Tadeu Lopes Machado e Mary Gonçalves Fonseca
A região indígena de Oiapoque é constituída por quatro povos: Karipuna, Palikur, Galibi-Marworno e Galibi-Kalinã, que compartilham três Terras Indígenas: Uaçá; Juminã e Galibi. Cada povo tem suas próprias escolas e seus processos diferenciados de relação com essa instituição. No entanto, queremos aqui lançar um olhar para as aproximações do processo de escolarização. Nossa intenção se constrói a partir do entendimento de que, mesmo sabendo que há profundas diferenças na constituição das escolas entre tais povos, há a manutenção da mesma perspectiva de política educacional por parte do ente estatal. Propomos a possibilidade de construção de outro projeto de escola, fundamentado na interculturalidade, nos saberes cosmológicos e numa pedagogia integral, plural e que favoreça a construção da “justiça curricular” (Casali, 2016). Para isso, é necessário que seja construído a partir da ação conjunta com os próprios indígenas e suas perspectivas de vida.
A escola na região do Uaçá
As primeiras instituições escolares se fizeram presentes na região no Uaçá a partir da década de 1930. O perfil dessas primeiras escolas foi constituído a partir da necessidade de “segurança nacional” que o Estado brasileiro vislumbrou para a região de fronteira do Brasil com a Guiana Francesa. As escolas se consolidaram em um dos braços mais operantes para o “abrasileiramento” dos povos indígenas, estabelecendo o ideal positivista de fazer com que os povos originários dessa região fossem incluídos na “comunhão nacional”, e assim correspondessem à necessidade de proteção da fronteira brasileira (Assis, 1982).
É necessário perceber que a tática para a implantação das primeiras escolas, utilizada inicialmente para todos os povos da região, não foi aceita passivamente e com unanimidade entre os grupos. Entre os Karipuna, Tassinari (2001) demonstra que houve aceitação da proposta de escolarização trazida pelas agências do Estado. Isso porque, segundo essa autora, esses indígenas reconheceram e acolheram como parente a professora que fora enviada à região, além de também compreenderem a educação escolar como uma oportunidade para transitarem em outras redes de sociabilidade da região.

◆ **DADOS FORNECIDOS**:
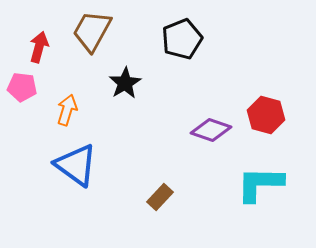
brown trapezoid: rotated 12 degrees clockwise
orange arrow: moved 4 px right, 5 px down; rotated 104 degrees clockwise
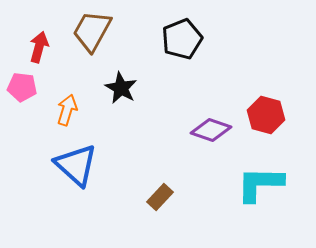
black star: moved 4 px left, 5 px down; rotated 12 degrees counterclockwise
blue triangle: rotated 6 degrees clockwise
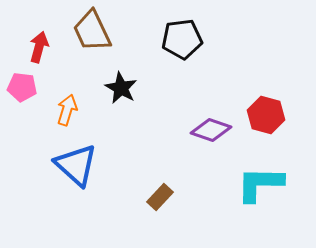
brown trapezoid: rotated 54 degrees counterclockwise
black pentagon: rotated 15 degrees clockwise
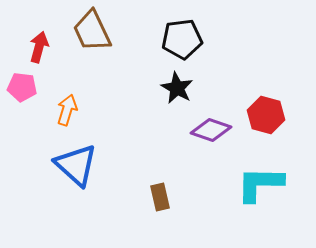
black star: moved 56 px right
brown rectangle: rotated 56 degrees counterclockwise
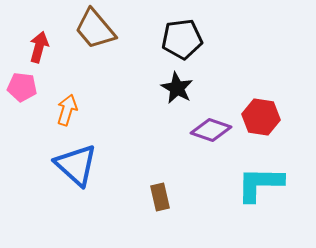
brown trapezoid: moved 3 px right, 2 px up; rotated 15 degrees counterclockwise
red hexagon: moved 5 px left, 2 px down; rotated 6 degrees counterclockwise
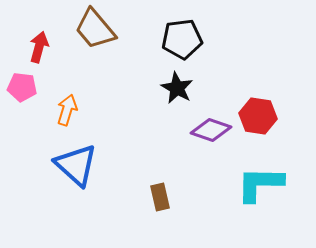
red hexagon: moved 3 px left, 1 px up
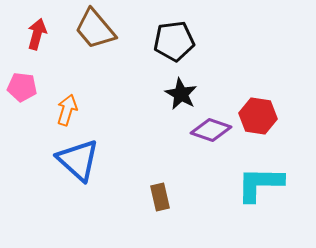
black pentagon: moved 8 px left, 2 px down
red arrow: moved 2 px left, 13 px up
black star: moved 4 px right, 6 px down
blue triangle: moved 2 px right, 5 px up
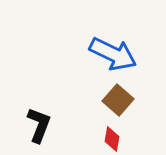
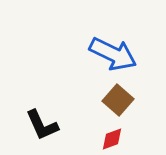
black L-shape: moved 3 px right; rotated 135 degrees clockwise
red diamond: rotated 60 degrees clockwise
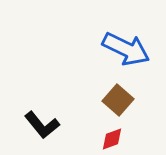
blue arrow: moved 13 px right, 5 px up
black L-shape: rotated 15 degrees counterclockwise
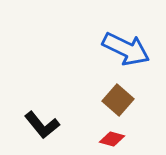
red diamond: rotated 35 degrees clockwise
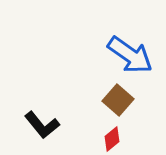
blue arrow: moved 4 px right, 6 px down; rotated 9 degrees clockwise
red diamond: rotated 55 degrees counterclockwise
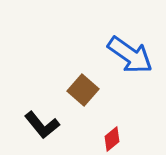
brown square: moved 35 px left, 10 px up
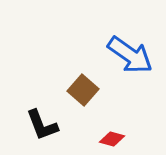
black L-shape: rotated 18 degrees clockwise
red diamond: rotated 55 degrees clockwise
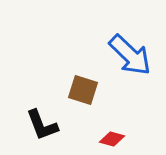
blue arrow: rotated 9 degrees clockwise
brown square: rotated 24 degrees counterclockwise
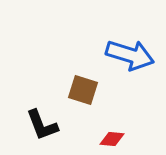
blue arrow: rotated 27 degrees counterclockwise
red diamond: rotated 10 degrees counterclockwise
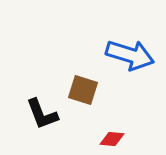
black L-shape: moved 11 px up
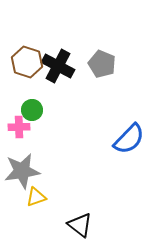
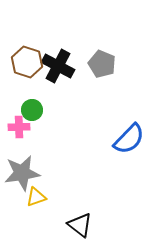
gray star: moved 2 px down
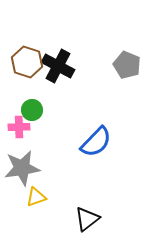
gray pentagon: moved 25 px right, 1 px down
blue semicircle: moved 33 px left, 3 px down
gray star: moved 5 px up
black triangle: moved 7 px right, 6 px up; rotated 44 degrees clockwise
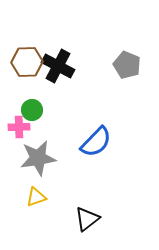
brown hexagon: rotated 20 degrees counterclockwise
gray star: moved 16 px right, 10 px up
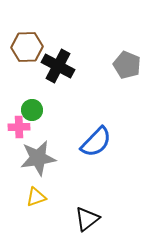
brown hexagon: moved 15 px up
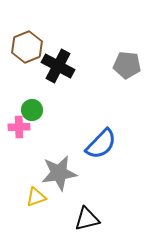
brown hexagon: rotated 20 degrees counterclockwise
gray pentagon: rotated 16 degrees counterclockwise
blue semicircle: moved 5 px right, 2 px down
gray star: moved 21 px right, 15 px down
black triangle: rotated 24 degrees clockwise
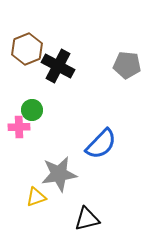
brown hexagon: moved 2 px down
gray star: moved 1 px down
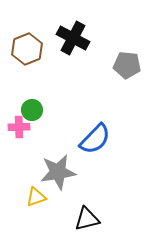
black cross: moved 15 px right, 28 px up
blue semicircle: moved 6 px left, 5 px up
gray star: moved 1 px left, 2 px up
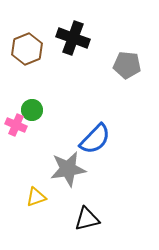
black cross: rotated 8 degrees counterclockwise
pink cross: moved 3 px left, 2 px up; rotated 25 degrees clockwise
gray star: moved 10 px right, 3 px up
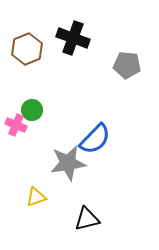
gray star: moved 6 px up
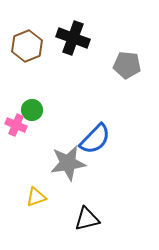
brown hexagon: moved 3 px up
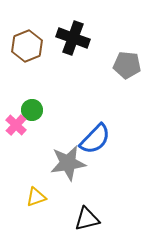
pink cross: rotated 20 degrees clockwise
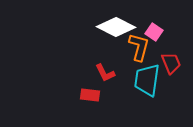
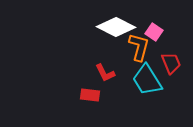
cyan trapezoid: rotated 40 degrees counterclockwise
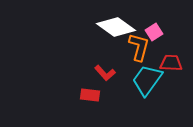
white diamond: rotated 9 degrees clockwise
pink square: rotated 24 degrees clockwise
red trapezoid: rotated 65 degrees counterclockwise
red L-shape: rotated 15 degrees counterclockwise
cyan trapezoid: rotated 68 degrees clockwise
...
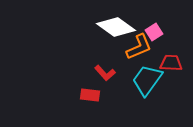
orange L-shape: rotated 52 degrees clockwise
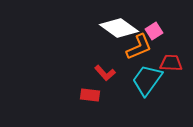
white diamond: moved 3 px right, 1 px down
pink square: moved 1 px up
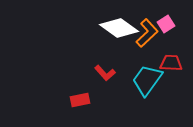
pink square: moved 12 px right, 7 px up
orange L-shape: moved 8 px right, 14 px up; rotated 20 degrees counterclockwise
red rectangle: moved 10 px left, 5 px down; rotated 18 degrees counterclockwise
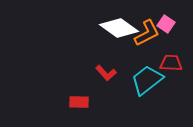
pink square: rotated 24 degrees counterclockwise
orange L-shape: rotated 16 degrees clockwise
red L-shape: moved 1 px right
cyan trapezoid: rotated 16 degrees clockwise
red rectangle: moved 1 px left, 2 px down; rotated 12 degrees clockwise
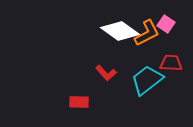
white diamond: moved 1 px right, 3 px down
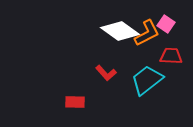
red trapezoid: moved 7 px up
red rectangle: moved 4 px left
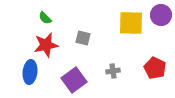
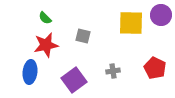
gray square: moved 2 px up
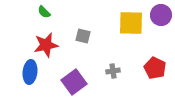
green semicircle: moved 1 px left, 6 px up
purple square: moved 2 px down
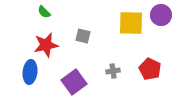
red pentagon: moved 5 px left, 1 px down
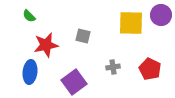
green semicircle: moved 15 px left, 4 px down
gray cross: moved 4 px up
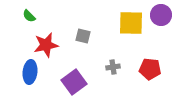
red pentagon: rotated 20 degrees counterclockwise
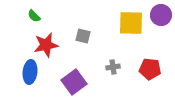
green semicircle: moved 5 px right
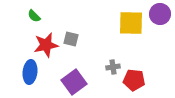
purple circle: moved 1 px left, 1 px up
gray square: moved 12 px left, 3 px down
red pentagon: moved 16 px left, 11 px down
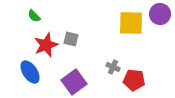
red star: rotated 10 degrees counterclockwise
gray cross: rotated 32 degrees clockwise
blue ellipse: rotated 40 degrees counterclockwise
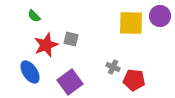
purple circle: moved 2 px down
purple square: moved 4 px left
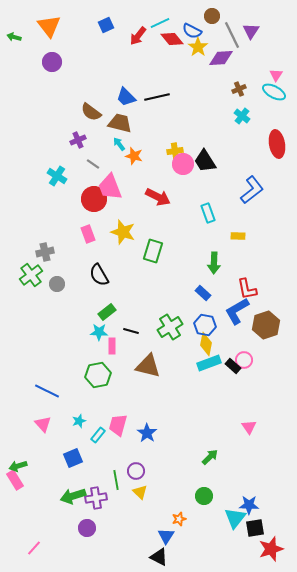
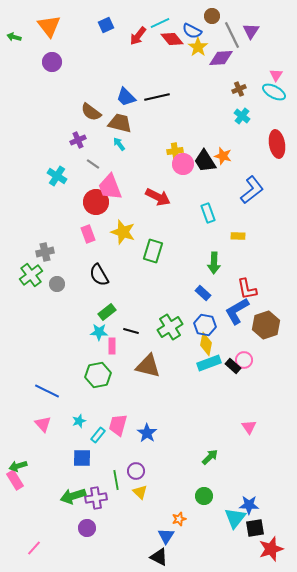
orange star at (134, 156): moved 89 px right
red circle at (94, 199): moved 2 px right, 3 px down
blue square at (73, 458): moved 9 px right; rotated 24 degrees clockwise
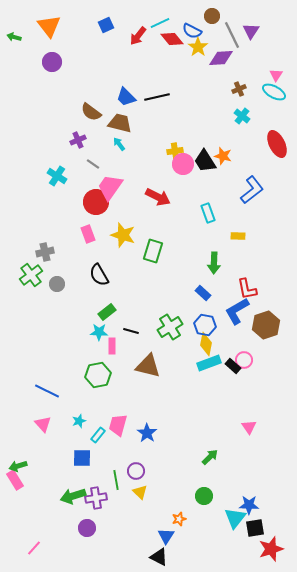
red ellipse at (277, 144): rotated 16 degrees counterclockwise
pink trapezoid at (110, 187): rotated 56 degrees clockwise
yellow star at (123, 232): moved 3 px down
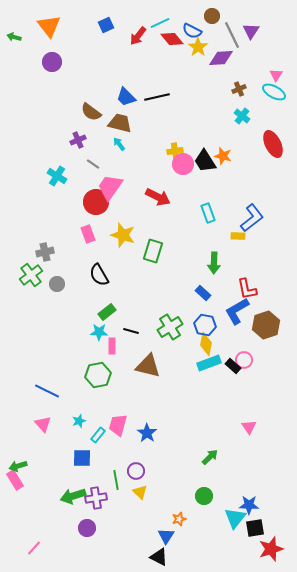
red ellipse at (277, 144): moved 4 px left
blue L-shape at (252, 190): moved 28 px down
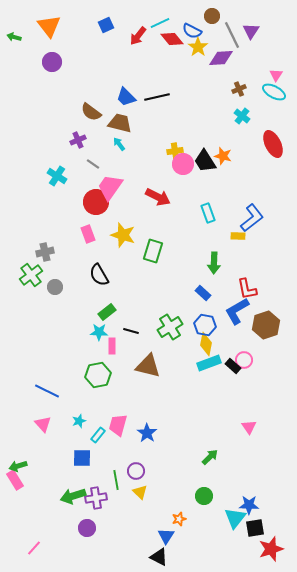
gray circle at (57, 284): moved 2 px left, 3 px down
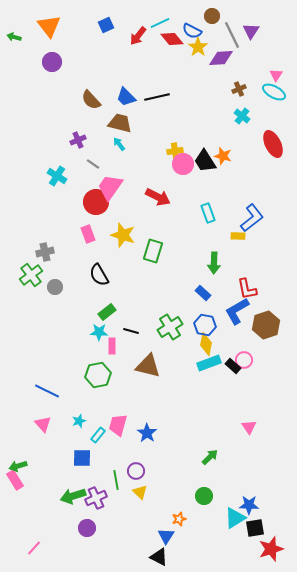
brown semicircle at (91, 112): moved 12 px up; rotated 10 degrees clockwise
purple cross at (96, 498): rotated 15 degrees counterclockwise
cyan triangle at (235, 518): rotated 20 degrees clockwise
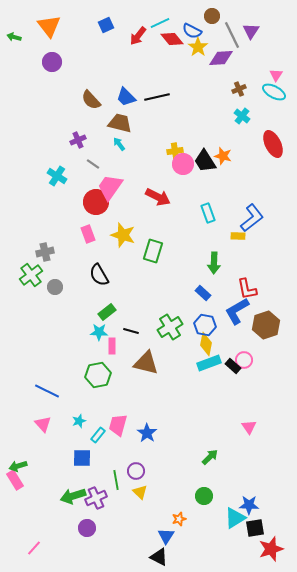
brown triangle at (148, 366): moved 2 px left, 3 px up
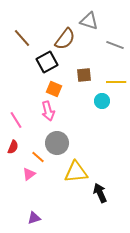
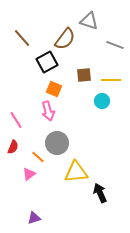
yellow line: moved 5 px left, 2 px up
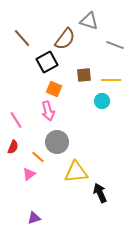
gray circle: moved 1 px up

◆ **INSTRUÇÕES**:
1: Nos registros, troque "rotated" por "turned" nas linhas que começam em "gray star: moved 6 px up" e terminam em "cyan trapezoid: rotated 40", ambas incluídas, sem alterar mais nada. Deixe as imagens de fora da resposta.
2: Prossiga com o texto sobre a escolarização indígena na região do Oiapoque a partir do ponto em que ele termina.

◆ **RESPOSTAS**:
1:
gray star: moved 6 px up
brown hexagon: moved 3 px up
pink cross: turned 20 degrees clockwise
cyan trapezoid: turned 40 degrees counterclockwise

2:
A escola não teve a mesma aceitação por parte dos Palikur. Segundo Expedito Arnaud (1969), os idosos desse povo viam com desconfiança as estratégias da escolarização em seu meio, percebendo que poderia ser uma nova tática de escravização de sua população, o que gerou descontentamento e repulsa às primeiras investidas de implantação da escola em suas aldeias. Entretanto, aproximadamente duas décadas depois, a escola passa a ser reivindicada também por esses indígenas (Ricardo, 1983).
Mais cedo ou mais tardiamente, a escola foi aceita por todos, e a permanência de professores nas aldeias passou a ser reivindicada, assim como melhorias nas estruturas prediais para manter as aulas com regularidade. Essa passou a ser uma pauta recorrente no movimento indígena da região, e as reivindicações se acumulam e se renovam constantemente.
O cenário político para os povos indígenas trazido com a criação da Funai em 1967 alterou algumas formas de educação escolar ofertadas nas aldeias. As parcerias firmadas com entidades religiosas fizeram com que houvesse algumas modificações na metodologia do ensino nas escolas indígenas (Ferreira, 2001).
Os missionários do Summer Institute of Lingustics (SIL) chegaram entre os Palikur, por exemplo, a partir da década de 1967 (Capiberibe, 2007). Nessa época, os indígenas já tinham contatos pontuais com a escola, mas o contato com esses missionários fez com que os Palikur fortalecessem os vínculos com uma perspectiva de escola defendida pelo SIL, que ao mesmo tempo em que lhes ensinava a ler, escrever e contar, também corroborava para a evangelização através da tradução da Bíblia.
Com a saída dos missionários da região, os Palikur se juntaram aos demais indígenas e se aproximaram das propostas de educação escolar defendidas pelo Conselho Indigenista Missionário (CIMI), pautando-se a partir da educação bilíngue, diferenciada e intercultural. As formações para professores indígenas promovidas pelo CIMI a partir da década de 1980 também representaram um marco na história da educação escolar na região de Oiapoque, o que favoreceu ainda mais o desejo de autonomia e autodeterminação.
Investimentos e incentivos à educação escolar indígena no Amapá
Se por um lado a escola se consolidou como um serviço essencial para os indígenas, por outro a situação de precarização das escolas manteve-se como base da política desenvolvida pelo Estado. Entre outros temas de relevante interesse, a educação escolar é um dos que predominam nas pautas de discussões e reivindicações do movimento indígena.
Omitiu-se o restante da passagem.